Pada saat usia bayi mencapai 2-3 bulan, akan timbul gejala berikut: - Gangguan pertumbuhan - Gatal-gatal - Rewel - Tekanan darah tinggi pada vena porta (pembuluh darah yang mengangkut darah dari lambung, usus dan limpa ke hati).

II.3 PatofisiologiSecara embriologi, percabangan bilier berkembang dari divertikulum hepatik dari embrio foregut. Duktus bilier intrahepatik berkembang dari hepatosit janin, sel-sel asal bipotensial mengelilingi percabangan vena porta. Sel-sel duktus bilier primitif ini membentuk sebuah cincin, piringan duktal, yang berubah bentuk menjadi struktur duktus bilier matang. Proses perkembangan duktus biliaris intrahepatik dinamis selama embriogenesis dan berlanjut sampai beberapa waktu setelah lahir. Duktus biliaris ekstrahepatik muncul dari aspek kaudal divertikulum hepatik. Selama stadium pemanjangan, duktus ekstrahepatik nantinya akan menjadi, seperti duodenum, sebuah jalinan sel-sel padat. Pembentukan kembali lumen dimulai dengan duktus komunis dan berkembang secara distal seringkali mengakibatkan 2 atau 3 lumen untuk sementara, yang nantinya akan bersatu. Komponen intrahepatik selanjutnya bergabung dengan sistem duktus ekstrahepatik dalam daerah hilus.

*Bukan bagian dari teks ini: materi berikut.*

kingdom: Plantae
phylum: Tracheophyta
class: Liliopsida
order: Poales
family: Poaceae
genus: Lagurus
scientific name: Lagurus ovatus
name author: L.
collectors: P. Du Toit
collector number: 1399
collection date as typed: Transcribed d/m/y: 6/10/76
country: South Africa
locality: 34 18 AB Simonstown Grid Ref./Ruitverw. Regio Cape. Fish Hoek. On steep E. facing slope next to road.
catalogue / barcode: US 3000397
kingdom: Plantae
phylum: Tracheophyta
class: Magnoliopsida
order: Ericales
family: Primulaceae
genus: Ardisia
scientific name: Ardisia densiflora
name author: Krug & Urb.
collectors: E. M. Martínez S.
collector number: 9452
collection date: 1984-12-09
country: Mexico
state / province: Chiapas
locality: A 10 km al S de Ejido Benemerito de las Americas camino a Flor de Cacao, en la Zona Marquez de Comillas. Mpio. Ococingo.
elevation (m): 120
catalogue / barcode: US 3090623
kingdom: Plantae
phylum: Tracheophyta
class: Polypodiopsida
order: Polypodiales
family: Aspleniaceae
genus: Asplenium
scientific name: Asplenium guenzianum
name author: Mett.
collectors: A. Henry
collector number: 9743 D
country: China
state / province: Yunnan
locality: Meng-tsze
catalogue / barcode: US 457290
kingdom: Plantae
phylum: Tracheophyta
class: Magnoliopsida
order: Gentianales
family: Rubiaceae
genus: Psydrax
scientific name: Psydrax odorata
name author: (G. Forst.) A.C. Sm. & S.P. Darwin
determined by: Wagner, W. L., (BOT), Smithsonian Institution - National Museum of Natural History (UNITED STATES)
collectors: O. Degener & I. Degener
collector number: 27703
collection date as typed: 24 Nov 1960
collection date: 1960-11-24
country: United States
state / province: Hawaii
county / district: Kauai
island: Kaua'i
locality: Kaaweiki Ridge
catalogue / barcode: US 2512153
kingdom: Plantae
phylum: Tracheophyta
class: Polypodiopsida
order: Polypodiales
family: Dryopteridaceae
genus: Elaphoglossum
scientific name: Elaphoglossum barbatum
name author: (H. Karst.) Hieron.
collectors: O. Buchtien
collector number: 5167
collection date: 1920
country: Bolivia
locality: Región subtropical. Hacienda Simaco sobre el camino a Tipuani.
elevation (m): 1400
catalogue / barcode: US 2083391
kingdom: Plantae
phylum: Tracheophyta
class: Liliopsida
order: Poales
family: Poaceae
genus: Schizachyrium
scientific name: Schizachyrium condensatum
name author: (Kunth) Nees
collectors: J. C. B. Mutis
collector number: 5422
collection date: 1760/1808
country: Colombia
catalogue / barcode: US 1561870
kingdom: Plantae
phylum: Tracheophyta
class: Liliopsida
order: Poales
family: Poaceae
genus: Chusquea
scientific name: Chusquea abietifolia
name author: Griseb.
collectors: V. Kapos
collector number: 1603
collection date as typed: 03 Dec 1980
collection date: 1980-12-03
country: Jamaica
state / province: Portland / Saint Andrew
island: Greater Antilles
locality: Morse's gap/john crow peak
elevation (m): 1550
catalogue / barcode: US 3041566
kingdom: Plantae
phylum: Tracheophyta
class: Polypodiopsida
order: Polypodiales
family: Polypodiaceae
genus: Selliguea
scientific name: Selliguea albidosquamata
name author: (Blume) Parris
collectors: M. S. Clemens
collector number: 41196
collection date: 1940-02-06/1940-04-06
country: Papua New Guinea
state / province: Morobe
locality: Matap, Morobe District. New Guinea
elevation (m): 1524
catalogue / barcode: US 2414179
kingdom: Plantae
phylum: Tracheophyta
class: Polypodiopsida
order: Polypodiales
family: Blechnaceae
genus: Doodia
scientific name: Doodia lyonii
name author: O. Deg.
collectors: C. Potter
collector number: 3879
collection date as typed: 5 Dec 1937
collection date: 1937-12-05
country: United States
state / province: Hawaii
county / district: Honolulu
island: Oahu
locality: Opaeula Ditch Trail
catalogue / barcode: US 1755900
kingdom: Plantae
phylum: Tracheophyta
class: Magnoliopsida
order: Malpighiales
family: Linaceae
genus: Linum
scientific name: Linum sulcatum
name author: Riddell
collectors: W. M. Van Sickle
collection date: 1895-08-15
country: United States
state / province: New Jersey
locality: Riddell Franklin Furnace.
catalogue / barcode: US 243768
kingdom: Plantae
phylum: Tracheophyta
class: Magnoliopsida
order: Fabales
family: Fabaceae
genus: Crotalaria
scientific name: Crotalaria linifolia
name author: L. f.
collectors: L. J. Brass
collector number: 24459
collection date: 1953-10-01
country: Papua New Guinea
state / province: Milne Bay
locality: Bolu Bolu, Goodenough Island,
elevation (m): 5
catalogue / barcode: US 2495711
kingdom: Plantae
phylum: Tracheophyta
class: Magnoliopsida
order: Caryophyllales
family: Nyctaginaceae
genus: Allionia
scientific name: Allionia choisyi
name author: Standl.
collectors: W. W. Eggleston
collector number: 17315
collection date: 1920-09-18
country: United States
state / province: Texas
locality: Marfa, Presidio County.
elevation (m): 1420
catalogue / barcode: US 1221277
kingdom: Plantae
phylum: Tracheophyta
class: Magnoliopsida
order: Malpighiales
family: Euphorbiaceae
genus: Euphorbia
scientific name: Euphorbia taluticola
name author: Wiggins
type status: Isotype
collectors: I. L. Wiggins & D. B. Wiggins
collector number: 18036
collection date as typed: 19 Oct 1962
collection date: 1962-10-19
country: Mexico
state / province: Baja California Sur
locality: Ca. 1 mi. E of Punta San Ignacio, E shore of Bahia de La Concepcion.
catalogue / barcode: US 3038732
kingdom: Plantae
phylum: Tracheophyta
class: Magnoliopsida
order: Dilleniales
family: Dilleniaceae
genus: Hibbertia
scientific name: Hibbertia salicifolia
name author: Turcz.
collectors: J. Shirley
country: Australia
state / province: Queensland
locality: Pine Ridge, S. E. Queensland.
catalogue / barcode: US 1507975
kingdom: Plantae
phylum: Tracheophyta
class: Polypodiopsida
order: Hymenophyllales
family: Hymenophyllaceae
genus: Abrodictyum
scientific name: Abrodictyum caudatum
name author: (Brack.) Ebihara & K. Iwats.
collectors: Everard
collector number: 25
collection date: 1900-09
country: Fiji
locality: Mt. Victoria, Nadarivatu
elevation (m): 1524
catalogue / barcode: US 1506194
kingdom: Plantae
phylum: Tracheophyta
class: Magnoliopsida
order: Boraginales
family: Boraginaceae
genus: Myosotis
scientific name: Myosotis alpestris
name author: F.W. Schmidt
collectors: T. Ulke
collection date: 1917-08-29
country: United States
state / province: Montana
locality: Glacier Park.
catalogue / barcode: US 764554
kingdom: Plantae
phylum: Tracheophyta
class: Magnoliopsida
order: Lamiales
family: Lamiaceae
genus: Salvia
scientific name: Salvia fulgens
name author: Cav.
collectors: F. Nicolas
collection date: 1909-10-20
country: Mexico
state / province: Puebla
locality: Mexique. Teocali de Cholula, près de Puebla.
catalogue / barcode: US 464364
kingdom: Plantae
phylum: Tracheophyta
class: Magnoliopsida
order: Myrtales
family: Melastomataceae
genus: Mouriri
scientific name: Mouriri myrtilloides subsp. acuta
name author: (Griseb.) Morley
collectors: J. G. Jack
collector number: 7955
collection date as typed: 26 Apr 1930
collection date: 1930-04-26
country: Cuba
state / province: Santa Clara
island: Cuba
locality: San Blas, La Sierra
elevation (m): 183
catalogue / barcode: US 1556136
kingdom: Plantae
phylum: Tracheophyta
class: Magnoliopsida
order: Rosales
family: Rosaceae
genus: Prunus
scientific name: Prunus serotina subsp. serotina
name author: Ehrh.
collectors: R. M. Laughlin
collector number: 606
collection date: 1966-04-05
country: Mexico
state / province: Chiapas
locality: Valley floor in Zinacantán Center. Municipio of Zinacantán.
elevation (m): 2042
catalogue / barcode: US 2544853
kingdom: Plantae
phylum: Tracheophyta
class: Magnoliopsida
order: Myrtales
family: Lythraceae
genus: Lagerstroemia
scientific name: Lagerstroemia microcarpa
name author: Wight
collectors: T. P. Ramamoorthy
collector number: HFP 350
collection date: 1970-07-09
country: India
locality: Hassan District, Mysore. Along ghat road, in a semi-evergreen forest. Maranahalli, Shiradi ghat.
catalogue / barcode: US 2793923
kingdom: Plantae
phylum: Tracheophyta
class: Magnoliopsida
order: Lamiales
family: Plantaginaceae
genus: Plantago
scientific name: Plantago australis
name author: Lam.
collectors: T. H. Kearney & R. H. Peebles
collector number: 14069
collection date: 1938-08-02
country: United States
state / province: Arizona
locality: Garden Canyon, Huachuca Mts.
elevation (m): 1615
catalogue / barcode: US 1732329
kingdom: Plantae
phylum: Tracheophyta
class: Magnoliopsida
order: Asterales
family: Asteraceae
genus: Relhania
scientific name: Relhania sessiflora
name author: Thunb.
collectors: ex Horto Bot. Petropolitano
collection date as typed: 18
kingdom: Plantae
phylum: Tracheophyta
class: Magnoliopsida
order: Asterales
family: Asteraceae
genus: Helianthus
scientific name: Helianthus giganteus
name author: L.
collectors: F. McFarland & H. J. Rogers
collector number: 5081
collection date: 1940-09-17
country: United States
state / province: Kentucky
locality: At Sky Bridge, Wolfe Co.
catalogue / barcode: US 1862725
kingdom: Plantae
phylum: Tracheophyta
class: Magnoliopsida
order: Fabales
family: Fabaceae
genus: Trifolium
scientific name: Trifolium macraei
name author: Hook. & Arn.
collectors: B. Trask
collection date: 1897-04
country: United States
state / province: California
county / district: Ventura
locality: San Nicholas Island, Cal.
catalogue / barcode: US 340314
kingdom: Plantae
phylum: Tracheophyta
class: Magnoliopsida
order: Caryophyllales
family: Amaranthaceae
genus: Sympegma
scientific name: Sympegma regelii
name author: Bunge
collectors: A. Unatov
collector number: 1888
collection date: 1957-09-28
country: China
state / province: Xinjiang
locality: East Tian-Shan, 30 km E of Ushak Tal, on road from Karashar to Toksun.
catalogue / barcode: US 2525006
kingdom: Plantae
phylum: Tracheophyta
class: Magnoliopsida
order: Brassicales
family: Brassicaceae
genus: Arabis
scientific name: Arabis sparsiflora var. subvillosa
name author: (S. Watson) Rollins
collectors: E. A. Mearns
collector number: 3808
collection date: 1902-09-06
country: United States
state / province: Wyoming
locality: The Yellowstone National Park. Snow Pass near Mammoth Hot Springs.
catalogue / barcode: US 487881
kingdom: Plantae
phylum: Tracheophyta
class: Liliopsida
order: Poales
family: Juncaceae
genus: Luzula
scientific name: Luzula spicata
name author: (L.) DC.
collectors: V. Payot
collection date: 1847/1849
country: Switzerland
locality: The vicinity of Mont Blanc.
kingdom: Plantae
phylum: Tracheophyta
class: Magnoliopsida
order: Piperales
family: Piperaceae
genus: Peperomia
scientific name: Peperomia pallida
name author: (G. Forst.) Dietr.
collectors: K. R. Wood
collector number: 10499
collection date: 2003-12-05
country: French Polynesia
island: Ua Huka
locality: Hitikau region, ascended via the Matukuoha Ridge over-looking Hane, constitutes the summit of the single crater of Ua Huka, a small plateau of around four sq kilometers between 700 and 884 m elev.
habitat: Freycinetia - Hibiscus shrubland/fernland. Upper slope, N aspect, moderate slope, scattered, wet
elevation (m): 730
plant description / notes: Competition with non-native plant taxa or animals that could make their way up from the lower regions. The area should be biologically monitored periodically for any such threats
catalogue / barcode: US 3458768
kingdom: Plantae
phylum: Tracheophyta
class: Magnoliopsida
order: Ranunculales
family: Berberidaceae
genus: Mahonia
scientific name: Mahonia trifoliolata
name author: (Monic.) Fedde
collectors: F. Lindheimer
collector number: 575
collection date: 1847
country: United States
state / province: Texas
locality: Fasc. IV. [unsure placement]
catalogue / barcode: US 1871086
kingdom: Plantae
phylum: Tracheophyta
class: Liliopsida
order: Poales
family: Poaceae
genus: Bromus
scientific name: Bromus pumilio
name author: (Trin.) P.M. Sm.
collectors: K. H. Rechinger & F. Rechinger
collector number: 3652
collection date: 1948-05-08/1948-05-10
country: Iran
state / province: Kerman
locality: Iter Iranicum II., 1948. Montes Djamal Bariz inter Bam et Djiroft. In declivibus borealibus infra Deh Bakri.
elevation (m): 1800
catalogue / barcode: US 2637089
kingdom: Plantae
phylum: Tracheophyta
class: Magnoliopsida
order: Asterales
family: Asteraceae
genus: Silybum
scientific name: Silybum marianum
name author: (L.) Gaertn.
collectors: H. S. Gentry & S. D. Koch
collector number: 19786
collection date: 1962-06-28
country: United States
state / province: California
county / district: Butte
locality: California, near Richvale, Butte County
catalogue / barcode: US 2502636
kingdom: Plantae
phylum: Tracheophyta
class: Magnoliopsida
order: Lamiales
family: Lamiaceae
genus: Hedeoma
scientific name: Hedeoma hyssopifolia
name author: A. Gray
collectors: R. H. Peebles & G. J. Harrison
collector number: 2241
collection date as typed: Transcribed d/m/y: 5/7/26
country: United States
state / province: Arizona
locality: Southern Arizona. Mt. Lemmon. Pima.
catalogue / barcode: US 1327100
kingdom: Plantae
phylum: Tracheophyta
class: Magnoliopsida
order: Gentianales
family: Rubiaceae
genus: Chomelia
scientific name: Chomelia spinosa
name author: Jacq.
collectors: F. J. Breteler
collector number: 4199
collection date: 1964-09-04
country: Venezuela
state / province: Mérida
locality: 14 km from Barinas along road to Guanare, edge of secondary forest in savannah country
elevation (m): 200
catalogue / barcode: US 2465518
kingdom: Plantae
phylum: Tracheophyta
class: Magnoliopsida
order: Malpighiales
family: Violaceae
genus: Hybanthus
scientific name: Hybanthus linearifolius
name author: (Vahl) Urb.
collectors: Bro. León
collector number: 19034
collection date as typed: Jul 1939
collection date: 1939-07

Patogenesis atresia bilier tetap tidak jelas meskipun terdapat beberapa teori etiologi dan investigasi. Telah diusulkan bahwa penyakit ini disebabkan oleh: (a) kegagalan rekanalisasi, (b) faktor genetik, (c) iskemia, (d) virus, atau (e) toksin. Saat ini, teori yang paling membangkitkan minat adalah bahwa atresia bilier merupakan hasil akhir satu atau beberapa dari cemooh-cemooh ini yang nantinya menyebabkan epitel bilier menjadi peningkatan susunan untuk mengekspresikan antigen pada permukaan sel (Dillon). Pengenalan oleh sel T yang beredar kemudian memulai respon imun dimediasi-sel, mengakibatkan cedera fibrosklerotik yang terlihat pada atresia bilier. Tampaknya terdapat dua kelompok terpisaah pasien dengan atresia bilier: bentuk embrionik awal dihubungkan dengan kemunculan berbagai anomali lainnya dan bentuk janin kelak/perinatal yang biasanya terlihat terisolasi. Temuan patologis pada atresia bilier ditandai dengan sklerotik inflamasi yang kehilangan semua atau sebagian percabangan bilier ekstrahepatik juga sistem bilier intrahepatik. Tidak seperti atresia traktus gastrointestinal lainnya yang memiliki batasan tempat obstruksi jelas dengan dilatasi proksimal, dalam varian atresia bilier yang paling umum, duktus biliaris diwakili oleh jalinan fibrosa tanpa dilatasi apapun di proksimalnya. Sedangkan varian lainnya memiliki sisa nyata distal, dari kandung empedu, duktus sistikus dan duktus komunis, atau proksimal, dengan hilus kista (lihat gambar).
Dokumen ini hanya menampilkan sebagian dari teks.